> [What the task asks]
A faithful copy of every record is needed here. Images must not appear in it.

> [Entries provided]
+===+
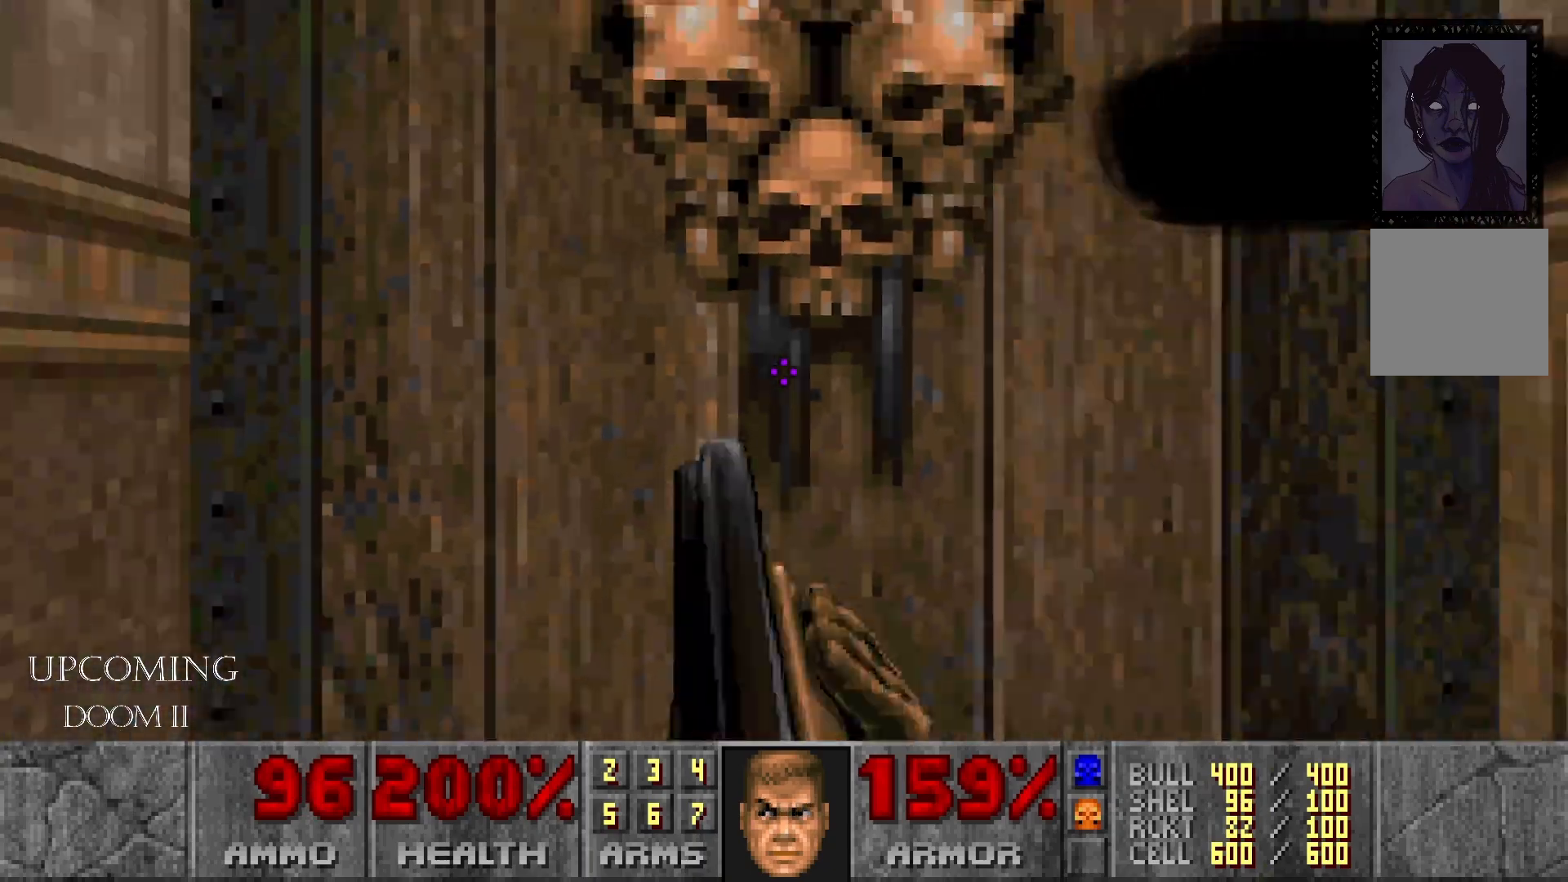
{"dt_ms": 500, "buttons": [], "left_stick": "center", "right_stick": "center", "events": [[50, "right_stick", "down-left"], [350, "left_stick", "center"], [350, "right_stick", "center"]]}
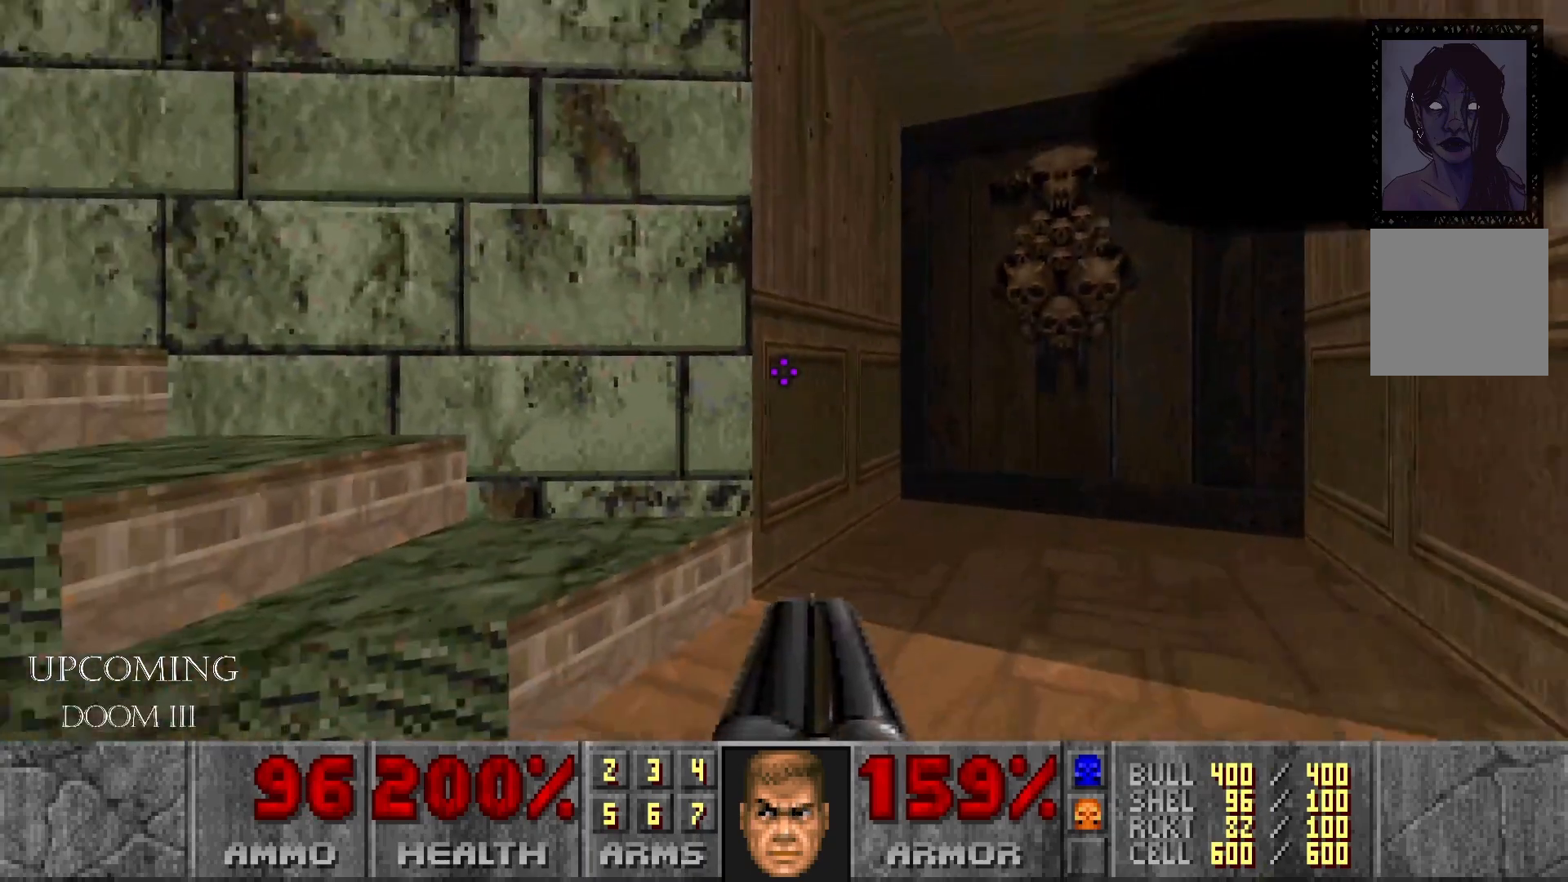
{"dt_ms": 500, "buttons": [], "left_stick": "center", "right_stick": "down-left", "events": [[350, "right_stick", "left"], [417, "right_stick", "down-left"]]}
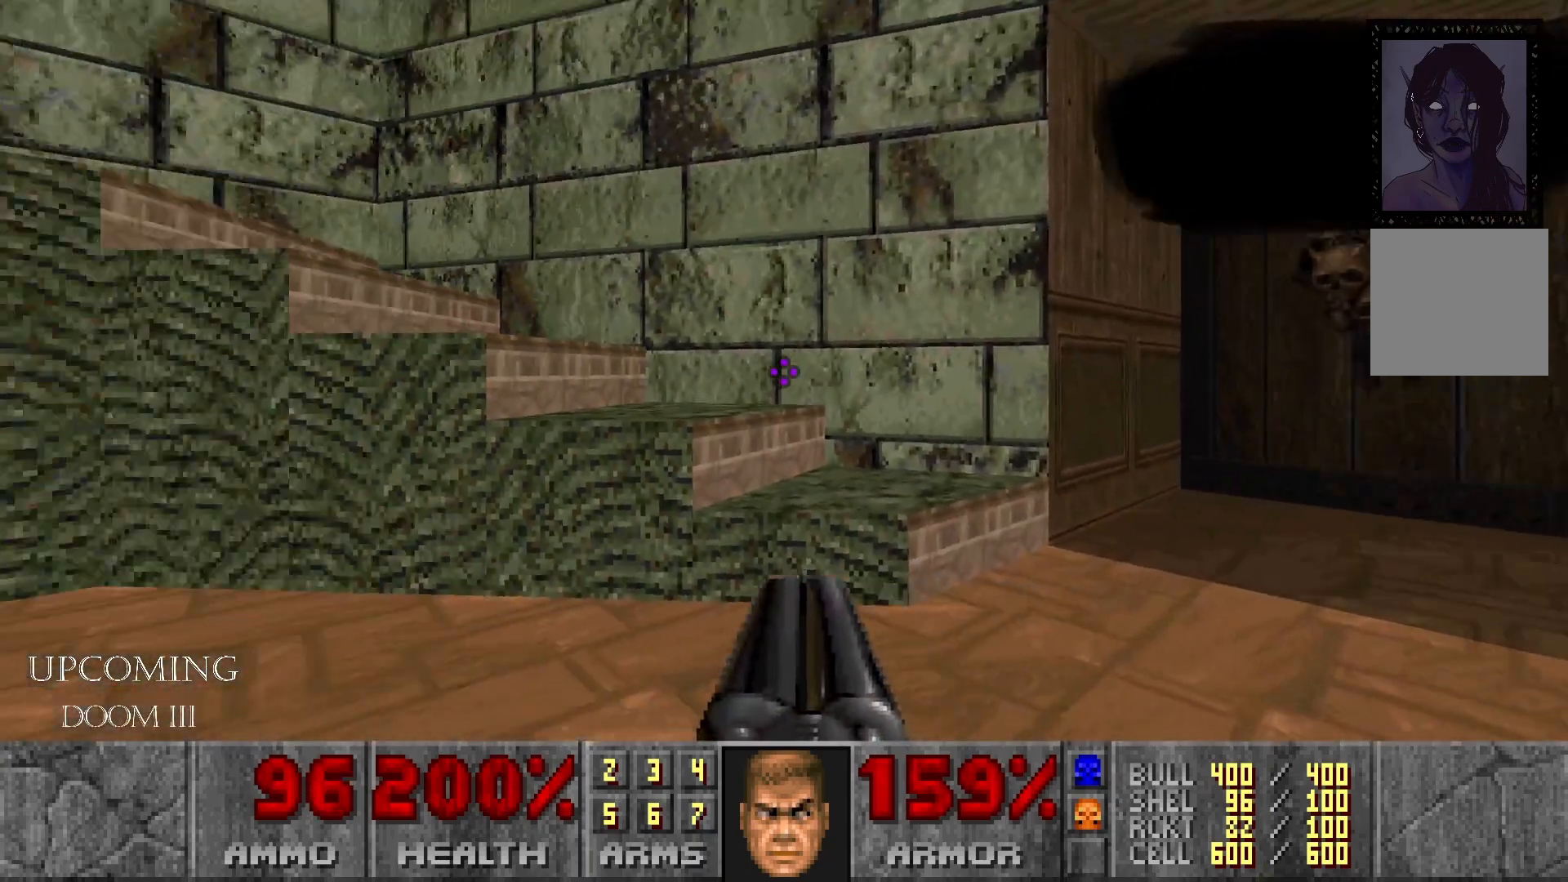
{"dt_ms": 500, "buttons": [], "left_stick": "center", "right_stick": "center", "events": [[350, "right_stick", "center"]]}
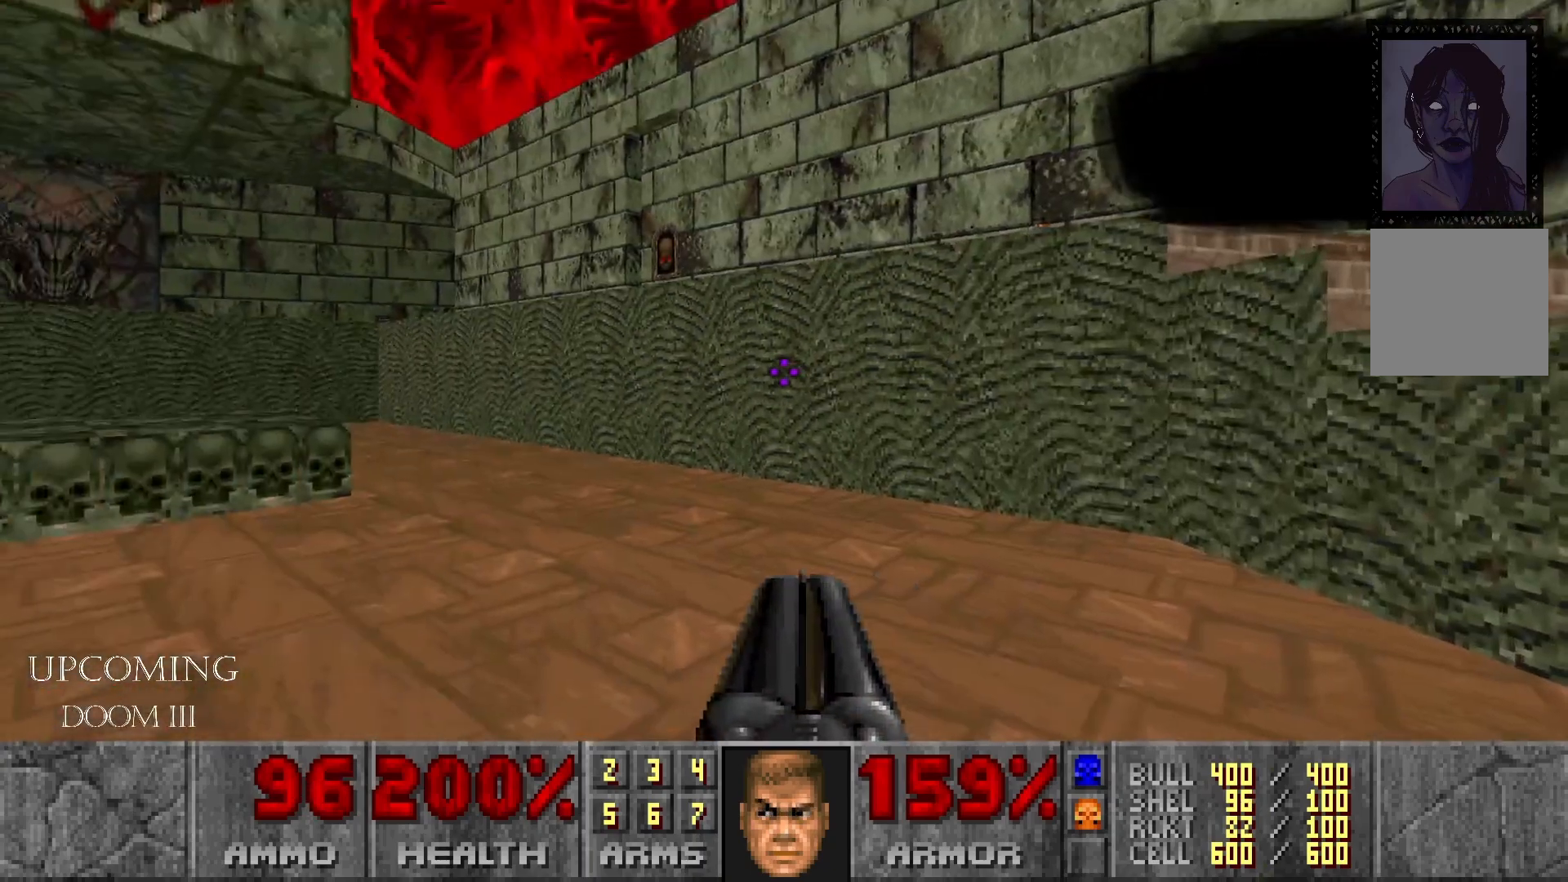
{"dt_ms": 500, "buttons": [], "left_stick": "down-left", "right_stick": "left", "events": [[250, "right_stick", "left"], [400, "left_stick", "down-left"]]}
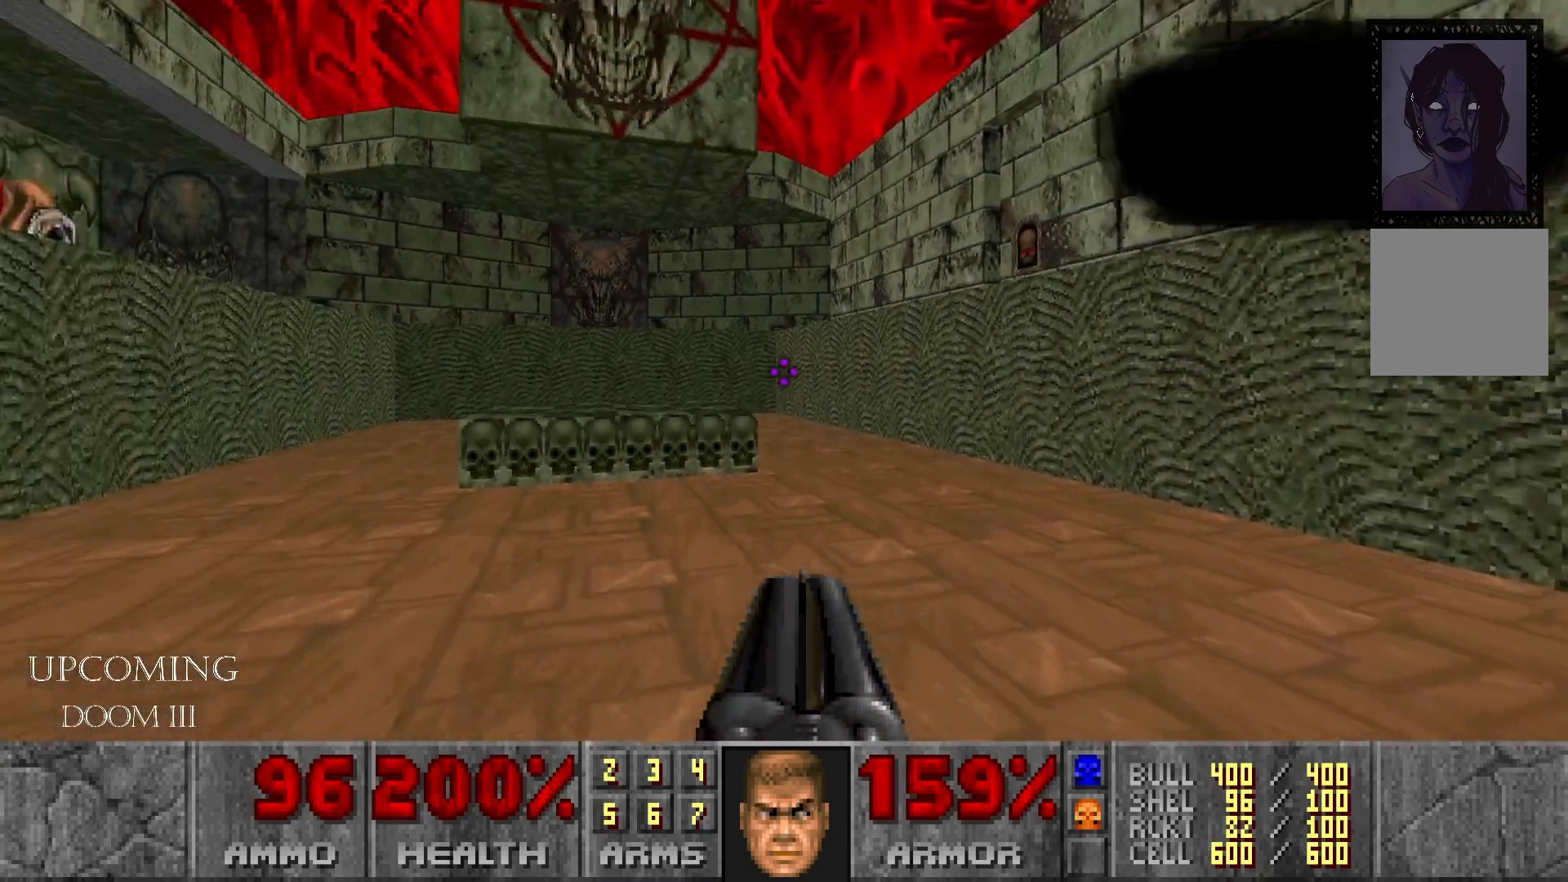
{"dt_ms": 500, "buttons": [], "left_stick": "center", "right_stick": "center", "events": [[100, "right_stick", "center"], [133, "left_stick", "center"]]}
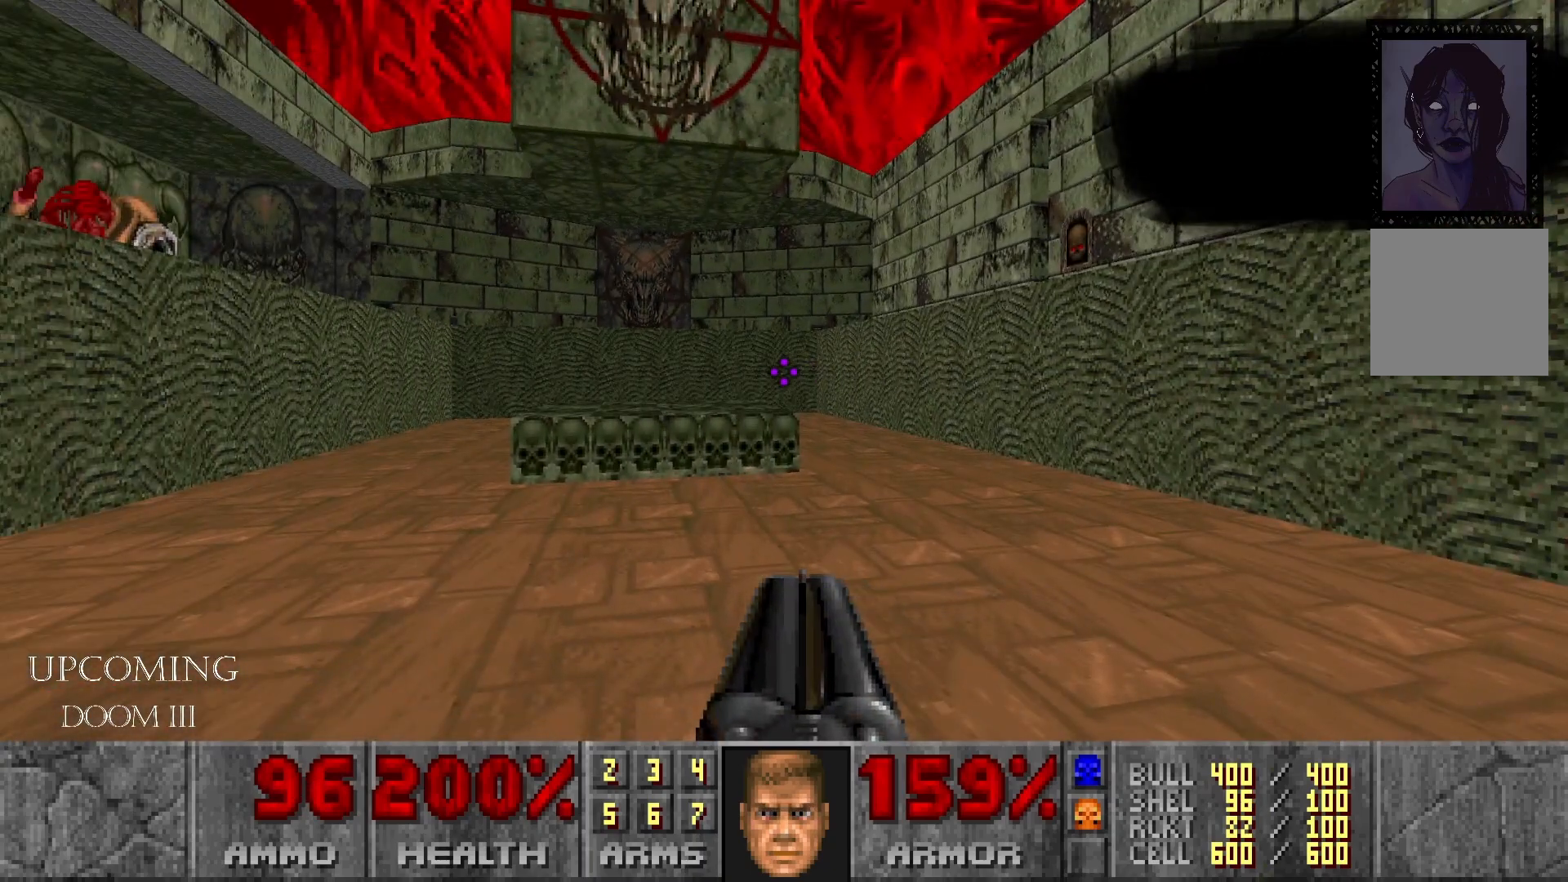
{"dt_ms": 500, "buttons": [], "left_stick": "down", "right_stick": "center", "events": [[400, "left_stick", "down"]]}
+===+
> [Task response]
{"dt_ms": 500, "buttons": [], "left_stick": "center", "right_stick": "center", "events": [[50, "right_stick", "down-left"], [350, "left_stick", "center"], [350, "right_stick", "center"]]}
{"dt_ms": 500, "buttons": [], "left_stick": "center", "right_stick": "down-left", "events": [[350, "right_stick", "left"], [417, "right_stick", "down-left"]]}
{"dt_ms": 500, "buttons": [], "left_stick": "center", "right_stick": "center", "events": [[350, "right_stick", "center"]]}
{"dt_ms": 500, "buttons": [], "left_stick": "down-left", "right_stick": "left", "events": [[250, "right_stick", "left"], [400, "left_stick", "down-left"]]}
{"dt_ms": 500, "buttons": [], "left_stick": "center", "right_stick": "center", "events": [[100, "right_stick", "center"], [133, "left_stick", "center"]]}
{"dt_ms": 500, "buttons": [], "left_stick": "down", "right_stick": "center", "events": [[400, "left_stick", "down"]]}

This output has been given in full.